February 24, 2014 posted in Organizational Values, Planning
A few weeks back, I wrote that I was excited to spend the next few weeks with Austin’s senior management team, and after that, some time with this year’s Leadership Development Program (LDP) team. I thought I would take this opportunity to report on those meetings.
An important note: The selection of the team for this year’s LDP was difficult as we are limited in the number of participants by both logistics and practicality. I am encouraged by the quality and focus of so many of our teammates.
The first week, our senior management team spent time working through developmental issues. It may seem counter intuitive for a 135 year old company to be working on developmental issues. On the contrary, the reason we have been around this long is that we are constantly evolving. If we do not continue to evolve, we become fossilized.
In our meeting, we set a goal to triple our revenues in four years.
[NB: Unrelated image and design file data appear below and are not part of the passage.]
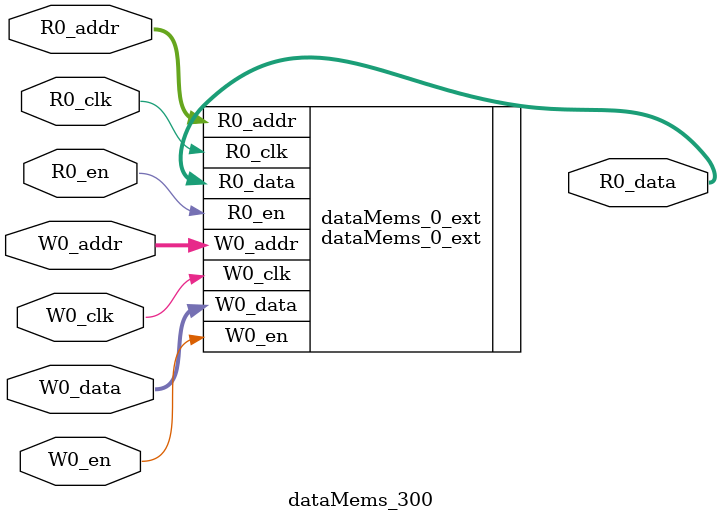
<source format=sv>
`ifndef RANDOMIZE
  `ifdef RANDOMIZE_REG_INIT
    `define RANDOMIZE
  `endif // RANDOMIZE_REG_INIT
`endif // not def RANDOMIZE
`ifndef RANDOMIZE
  `ifdef RANDOMIZE_MEM_INIT
    `define RANDOMIZE
  `endif // RANDOMIZE_MEM_INIT
`endif // not def RANDOMIZE

`ifndef RANDOM
  `define RANDOM $random
`endif // not def RANDOM

// Users can define 'PRINTF_COND' to add an extra gate to prints.
`ifndef PRINTF_COND_
  `ifdef PRINTF_COND
    `define PRINTF_COND_ (`PRINTF_COND)
  `else  // PRINTF_COND
    `define PRINTF_COND_ 1
  `endif // PRINTF_COND
`endif // not def PRINTF_COND_

// Users can define 'ASSERT_VERBOSE_COND' to add an extra gate to assert error printing.
`ifndef ASSERT_VERBOSE_COND_
  `ifdef ASSERT_VERBOSE_COND
    `define ASSERT_VERBOSE_COND_ (`ASSERT_VERBOSE_COND)
  `else  // ASSERT_VERBOSE_COND
    `define ASSERT_VERBOSE_COND_ 1
  `endif // ASSERT_VERBOSE_COND
`endif // not def ASSERT_VERBOSE_COND_

// Users can define 'STOP_COND' to add an extra gate to stop conditions.
`ifndef STOP_COND_
  `ifdef STOP_COND
    `define STOP_COND_ (`STOP_COND)
  `else  // STOP_COND
    `define STOP_COND_ 1
  `endif // STOP_COND
`endif // not def STOP_COND_

// Users can define INIT_RANDOM as general code that gets injected into the
// initializer block for modules with registers.
`ifndef INIT_RANDOM
  `define INIT_RANDOM
`endif // not def INIT_RANDOM

// If using random initialization, you can also define RANDOMIZE_DELAY to
// customize the delay used, otherwise 0.002 is used.
`ifndef RANDOMIZE_DELAY
  `define RANDOMIZE_DELAY 0.002
`endif // not def RANDOMIZE_DELAY

// Define INIT_RANDOM_PROLOG_ for use in our modules below.
`ifndef INIT_RANDOM_PROLOG_
  `ifdef RANDOMIZE
    `ifdef VERILATOR
      `define INIT_RANDOM_PROLOG_ `INIT_RANDOM
    `else  // VERILATOR
      `define INIT_RANDOM_PROLOG_ `INIT_RANDOM #`RANDOMIZE_DELAY begin end
    `endif // VERILATOR
  `else  // RANDOMIZE
    `define INIT_RANDOM_PROLOG_
  `endif // RANDOMIZE
`endif // not def INIT_RANDOM_PROLOG_

// Include register initializers in init blocks unless synthesis is set
`ifndef SYNTHESIS
  `ifndef ENABLE_INITIAL_REG_
    `define ENABLE_INITIAL_REG_
  `endif // not def ENABLE_INITIAL_REG_
`endif // not def SYNTHESIS

// Include rmemory initializers in init blocks unless synthesis is set
`ifndef SYNTHESIS
  `ifndef ENABLE_INITIAL_MEM_
    `define ENABLE_INITIAL_MEM_
  `endif // not def ENABLE_INITIAL_MEM_
`endif // not def SYNTHESIS

module dataMems_300(	// @[generators/ara/src/main/scala/UnsafeAXI4ToTL.scala:365:62]
  input  [4:0]  R0_addr,
  input         R0_en,
  input         R0_clk,
  output [66:0] R0_data,
  input  [4:0]  W0_addr,
  input         W0_en,
  input         W0_clk,
  input  [66:0] W0_data
);

  dataMems_0_ext dataMems_0_ext (	// @[generators/ara/src/main/scala/UnsafeAXI4ToTL.scala:365:62]
    .R0_addr (R0_addr),
    .R0_en   (R0_en),
    .R0_clk  (R0_clk),
    .R0_data (R0_data),
    .W0_addr (W0_addr),
    .W0_en   (W0_en),
    .W0_clk  (W0_clk),
    .W0_data (W0_data)
  );
endmodule


</source>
This is less of a BHAG (Big Hairy Audacious Goal – read Jim Collins’ “Good to Great”) than it may seem, given the investments we have made in recent years. Nonetheless, such growth demands a different perspective on management staffing, overhead costs, succession planning and so many other aspects of our organization.
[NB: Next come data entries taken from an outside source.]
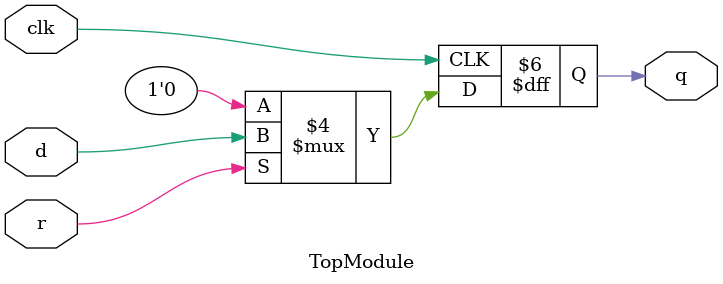
<source format=sv>

module TopModule (
  input clk,
  input d,
  input r,
  output logic q
);

reg q; // internal signal for the flip flop's Q output

always @(posedge clk) begin
  if (!r) // if reset is high (active high), set Q to 0
    q <= 0;
  else // otherwise, assign Q to D
    q <= d;
end

assign q = q; // provide the output Q

endmodule

// VERILOG-EVAL: errant inclusion of module definition

</source>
One thing is for sure – if you don’t plan for it, it isn’t going to happen on its own.
So, speaking of planning, a few words about our LDP program. If we are going to grow to the extent that we are planning, the opportunities are significant for those employees with the right talents, attitude and ethics. In the LDP meetings, we identify some tasks we need to accomplish as a company and weave them into the agenda. It’s pretty powerful when you focus the intellect, attitude and desire of a team of people on a topic. It gets done. This past week was the perfect example. My appreciation to everyone involved. We have two more LDP group sessions to go through. I’m looking forward to the experience.
Whether it is planning for a significant growth phase, or bringing a team together for the first time, I am more inspired by team efforts than individual ones. Individual accomplishments are important and they speak much about the character and dedication of the individual. But teams are micro-societies in their own rights and the accomplishments of teams are reflective about what society can accomplish given the right set of conditions.
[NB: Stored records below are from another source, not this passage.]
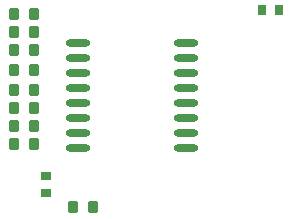
<source format=gtp>
G04*
G04 #@! TF.GenerationSoftware,Altium Limited,Altium Designer,23.3.1 (30)*
G04*
G04 Layer_Color=8421504*
%FSLAX44Y44*%
%MOMM*%
G71*
G04*
G04 #@! TF.SameCoordinates,D8AE08F4-3845-44A1-9C7E-D53955B2364C*
G04*
G04*
G04 #@! TF.FilePolarity,Positive*
G04*
G01*
G75*
%ADD17O,2.1000X0.6000*%
G04:AMPARAMS|DCode=18|XSize=1mm|YSize=0.9mm|CornerRadius=0.1125mm|HoleSize=0mm|Usage=FLASHONLY|Rotation=90.000|XOffset=0mm|YOffset=0mm|HoleType=Round|Shape=RoundedRectangle|*
%AMROUNDEDRECTD18*
21,1,1.0000,0.6750,0,0,90.0*
21,1,0.7750,0.9000,0,0,90.0*
1,1,0.2250,0.3375,0.3875*
1,1,0.2250,0.3375,-0.3875*
1,1,0.2250,-0.3375,-0.3875*
1,1,0.2250,-0.3375,0.3875*
%
%ADD18ROUNDEDRECTD18*%
%ADD19R,0.7500X0.9500*%
%ADD20R,0.9500X0.7500*%
D17*
X456916Y401574D02*
D03*
Y388874D02*
D03*
Y376174D02*
D03*
Y363474D02*
D03*
Y350774D02*
D03*
Y338074D02*
D03*
Y325374D02*
D03*
Y312674D02*
D03*
X548416Y401574D02*
D03*
Y388874D02*
D03*
Y376174D02*
D03*
Y363474D02*
D03*
Y350774D02*
D03*
Y338074D02*
D03*
Y325374D02*
D03*
Y312674D02*
D03*
D18*
X419980Y425958D02*
D03*
X402980D02*
D03*
X419980Y410718D02*
D03*
X402980D02*
D03*
X419980Y316230D02*
D03*
X402980D02*
D03*
X419980Y331470D02*
D03*
X402980D02*
D03*
X419980Y346710D02*
D03*
X402980D02*
D03*
X419980Y361950D02*
D03*
X402980D02*
D03*
X419980Y395478D02*
D03*
X402980D02*
D03*
X419980Y378968D02*
D03*
X402980D02*
D03*
X469900Y263144D02*
D03*
X452900D02*
D03*
D19*
X613268Y429260D02*
D03*
X627268D02*
D03*
D20*
X429768Y288798D02*
D03*
Y274798D02*
D03*
M02*

</source>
While we all have roles to play in a project, a community, a society – it is in the interaction of the various roles where we fail or succeed. Learning and practicing successful interaction with a vision, goals and tasks, focusing the interaction is one of the best experiences we can have. As individuals, we are always only one. With teams, through practice and leadership, we can get to where the whole is greater than the sum of the parts.
And, I think, you cannot get ahead without that!
“Planning is bringing the future into the present so you can do something about it now.”
“Beginning of a great day begins a night before.”